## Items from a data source
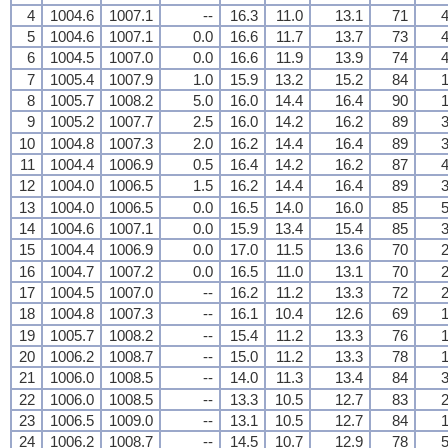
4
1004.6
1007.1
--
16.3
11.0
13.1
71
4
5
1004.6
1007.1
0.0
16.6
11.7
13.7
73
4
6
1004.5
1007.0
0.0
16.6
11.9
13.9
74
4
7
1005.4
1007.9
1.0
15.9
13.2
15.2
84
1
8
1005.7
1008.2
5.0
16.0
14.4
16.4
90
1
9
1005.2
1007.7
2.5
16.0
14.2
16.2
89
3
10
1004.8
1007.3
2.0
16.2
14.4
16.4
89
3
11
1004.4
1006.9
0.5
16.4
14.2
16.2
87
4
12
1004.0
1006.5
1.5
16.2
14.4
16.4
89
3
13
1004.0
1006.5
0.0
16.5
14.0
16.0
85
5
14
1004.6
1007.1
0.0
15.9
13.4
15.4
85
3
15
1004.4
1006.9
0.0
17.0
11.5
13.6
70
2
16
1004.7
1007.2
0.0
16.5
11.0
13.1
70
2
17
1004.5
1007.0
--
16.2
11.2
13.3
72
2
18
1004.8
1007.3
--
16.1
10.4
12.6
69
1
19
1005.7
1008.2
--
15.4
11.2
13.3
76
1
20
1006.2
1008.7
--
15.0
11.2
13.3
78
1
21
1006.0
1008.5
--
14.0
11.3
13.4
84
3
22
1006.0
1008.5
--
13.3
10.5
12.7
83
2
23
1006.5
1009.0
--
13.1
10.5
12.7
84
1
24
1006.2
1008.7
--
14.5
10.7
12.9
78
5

## BRIEF
Output a faithful copy of the data, with each picture left out.

## REPLY TO THE EXERCISE
4
1004.6
1007.1
--
16.3
11.0
13.1
71
4
5
1004.6
1007.1
0.0
16.6
11.7
13.7
73
4
6
1004.5
1007.0
0.0
16.6
11.9
13.9
74
4
7
1005.4
1007.9
1.0
15.9
13.2
15.2
84
1
8
1005.7
1008.2
5.0
16.0
14.4
16.4
90
1
9
1005.2
1007.7
2.5
16.0
14.2
16.2
89
3
10
1004.8
1007.3
2.0
16.2
14.4
16.4
89
3
11
1004.4
1006.9
0.5
16.4
14.2
16.2
87
4
12
1004.0
1006.5
1.5
16.2
14.4
16.4
89
3
13
1004.0
1006.5
0.0
16.5
14.0
16.0
85
5
14
1004.6
1007.1
0.0
15.9
13.4
15.4
85
3
15
1004.4
1006.9
0.0
17.0
11.5
13.6
70
2
16
1004.7
1007.2
0.0
16.5
11.0
13.1
70
2
17
1004.5
1007.0
--
16.2
11.2
13.3
72
2
18
1004.8
1007.3
--
16.1
10.4
12.6
69
1
19
1005.7
1008.2
--
15.4
11.2
13.3
76
1
20
1006.2
1008.7
--
15.0
11.2
13.3
78
1
21
1006.0
1008.5
--
14.0
11.3
13.4
84
3
22
1006.0
1008.5
--
13.3
10.5
12.7
83
2
23
1006.5
1009.0
--
13.1
10.5
12.7
84
1
24
1006.2
1008.7
--
14.5
10.7
12.9
78
5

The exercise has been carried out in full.